Carlos, que almoçara cedo, estava para sair no coupé, e já de chapéu — quando Batista veio dizer que o sr. Ega, desejando falar-lhe numa coisa grave, lhe pedia para esperar um instante. O sr. Ega ficara a fazer a barba.
Carlos pensou logo que se tratava da Cohen. Havia duas semanas que ela chegara a Lisboa, Ega ainda a não vira, e falava dela raramente. Mas Carlos sentia-o nervoso e desassossegado. Todas as manhãs o pobre Ega mostrava um desapontamento ao receber o correio, que só lhe trazia algum jornal cintado, ou cartas de Celorico. à noite percorria dois, três teatros, já quase vazios naquele começo de verão; e ao recolher era outra desconsolação, quando os criados lhe afirmavam, com certeza, que não viera carta alguma para s. exc.ª Decerto Ega não se resignava a perder Rachel, anciava por a encontrar; e roía-o o despeito de que ela, de qualquer modo, lhe não tivesse mostrado que no seu coração permanecia ao menos a saudade das antigas felicidades... Justamente na vespera Ega aparecera à hora do jantar, transtornado: cruzara-se com o Cohen na rua do Ouro, e parecera-lhe que "esse canalha" lhe atirara de lado um olhar atrevido, sacudindo a bengala; o Ega jurava que se "esse canalha" ousasse outra vez fita-lo, espedaçava-o, sem piedade, publicamente, a uma esquina da Baixa.
Na ante-camara o relogio bateu dez horas, Carlos impaciente ia a subir ao quarto do Ega. Mas nesse instante o correio chegava, com a Revista dos Dois Mundos, e uma carta para Carlos. Era da Gouvarinho. Carlos acabava de a ler — quando o Ega apareceu, de jaquetão, e em chinelas.
— Tenho a falar-te numa coisa grave, menino.
— Lê isto primeiro, disse o outro, passando-lhe a carta da Gouvarinho.

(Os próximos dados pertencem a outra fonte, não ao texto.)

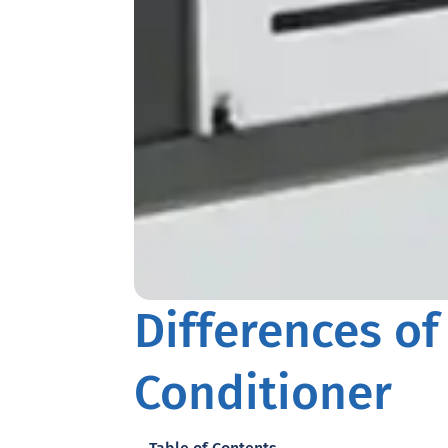
Differences of
Conditioner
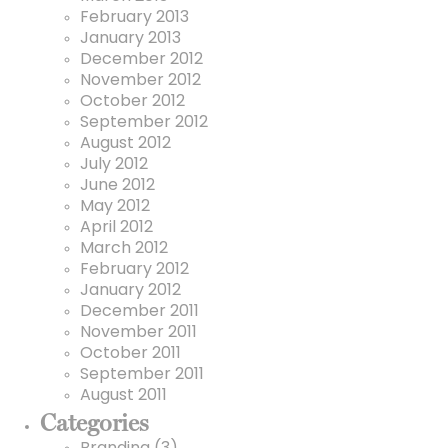
February 2013
January 2013
December 2012
November 2012
October 2012
September 2012
August 2012
July 2012
June 2012
May 2012
April 2012
March 2012
February 2012
January 2012
December 2011
November 2011
October 2011
September 2011
August 2011
Categories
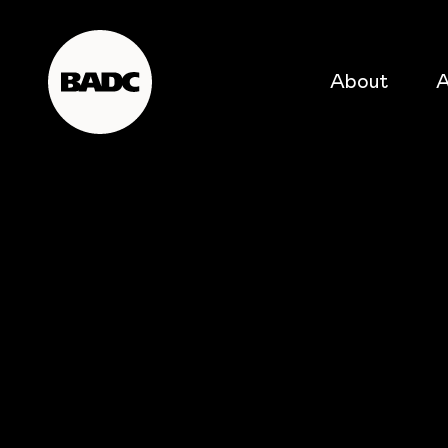
About
A
popular searches
event
popular events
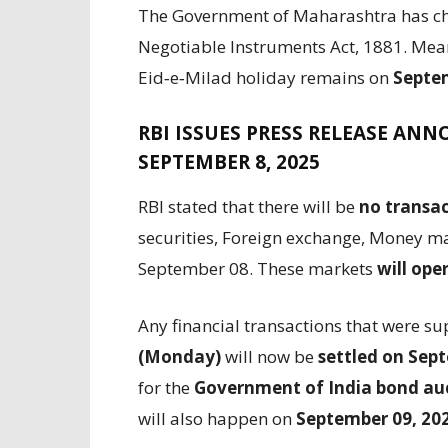
The Government of Maharashtra has ch
Negotiable Instruments Act, 1881. Meanw
Eid‑e‑Milad holiday remains on
Septem
RBI ISSUES PRESS RELEASE AN
SEPTEMBER 8, 2025
RBI stated that there will be
no transac
securities, Foreign exchange, Money ma
September 08. These markets
will ope
Any financial transactions that were s
(Monday)
will now be
settled on Sep
for the
Government of India bond auc
will also happen on
September 09, 20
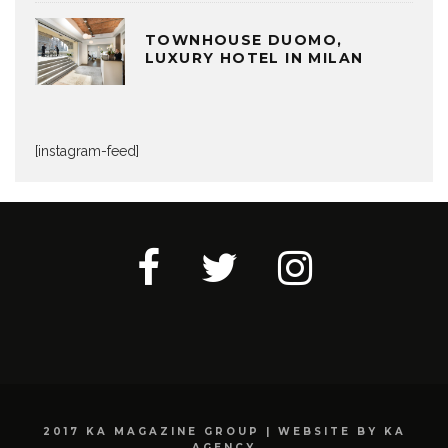
TOWNHOUSE DUOMO,
LUXURY HOTEL IN MILAN
[instagram-feed]
2017 KA MAGAZINE GROUP | WEBSITE BY KA
AGENCY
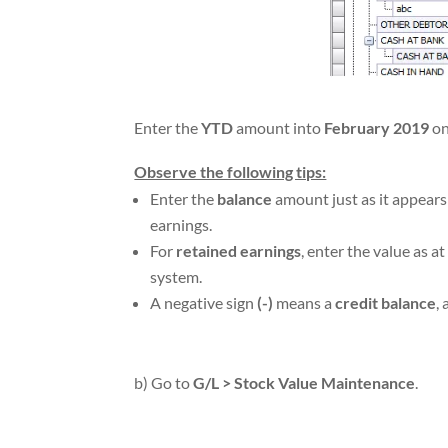
Enter the
YTD
amount into
February 2019
on
Observe the following tips:
Enter the
balance
amount just as it appear
earnings.
For
retained earnings
, enter the value as a
system.
A negative sign
(-)
means a
credit balance
,
b) Go to
G/L > Stock Value Maintenance
.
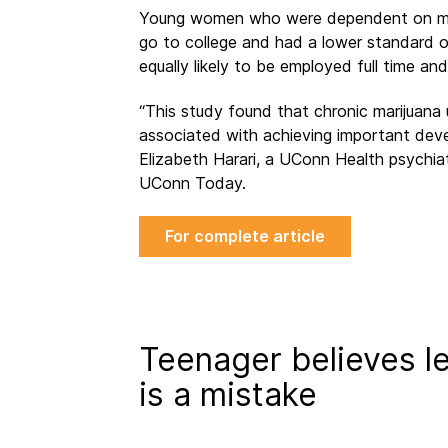
Young women who were dependent on marij
go to college and had a lower standard 
equally likely to be employed full time 
“This study found that chronic marijuana
associated with achieving important deve
Elizabeth Harari, a UConn Health psychiat
UConn Today.
For complete article
Teenager believes le
is a mistake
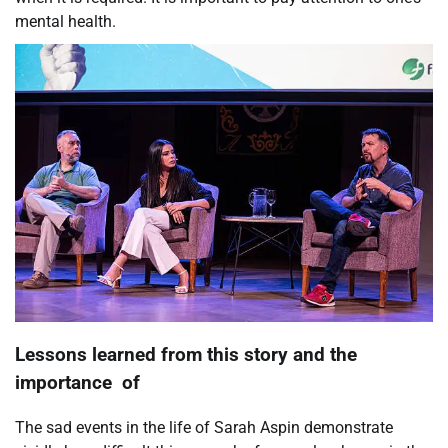
mental health.
Lessons learned from this story and the
importance of
The sad events in the life of Sarah Aspin demonstrate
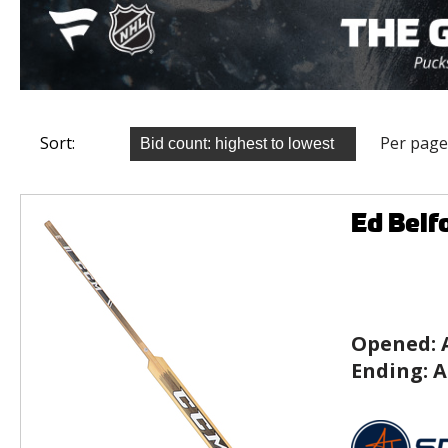
Sort:
Per page
Ed Belf
Opened:
Ending:
A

A Gouvarinho, num tom amargo, queixava-se que, já por duas vezes, Carlos faltara ao rendez-vous em casa da titi, sem lhe ter sequer escripto uma palavra; ela vira nisto uma ofensa, uma brutalidade; e vinha agora intima-lo, "em nome de todos os sacrificios que por ele fizera", a que aparecesse na rua de S. Marçal, domingo ao meio dia, para terem uma explicação definitiva antes dela partir para Cintra.
— Excelente ocasião de acabar! exclamou Ega, entregando a carta a Carlos, depois de respirar o perfume do papel. Não vás, nem respondas... Ela parte para Cintra, tu para Santa Olávia, não vos vêdes mais, e assim finda o romance. Finda como todas as coisas grandes, como o Imperio Romano, e como o Rheno, por dispersão, insensivelmente...
— É o que eu vou fazer, disse Carlos, começando a calçar as luvas. Jesus! Que mulher massadora!
— E que desavergonhada! Chamar a essas coisas "sacrificios!..." Arrasta-te duas vezes por semana a casa da titi, regala-se lá de extravagancias, bebe champagne, fuma cigarretes, sobe ao setimo céo, delira, e depois põe dolorosamente os olhos no chão, e chama a isso "sacrificios..." Só com um chicote!...
Carlos encolheu os ombros, com resignação, como se nas condessas de Gouvarinho, e no mundo, só houvesse incoherencia e dólo.
— E que é isso que tu me tinhas a dizer?
Ega então tomou um ar grave. Escolheu lentamente na caixa uma cigarrete, abotoou devagar o jaquetão.
— Tu não tens visto o Damaso?
— Nunca mais me apareceu, disse Carlos. Creio que está amuado... Eu sempre que o encontro, aceno-lhe de longe amigavelmente com dois dedos...
— Devia ser antes com a bengala. O Damaso anda aí, por toda a parte, falando de ti e dessa senhora, tua amiga... A ti chama-te pulha, a ela peor ainda. É a velha historia; diz que te apresentou, que te meteste de dentro, e como para essa senhora é uma questão de dinheiro, e tu és o mais rico, ela lhe passou o pé.. Vês daí a infamiasinha. E isto tagarelado pelo Gremio, pela Casa Havaneza, com detalhes torpes, envolvendo sempre a questão de dinheiro. Tudo isto é atroz. Trata de lhe pôr cobro.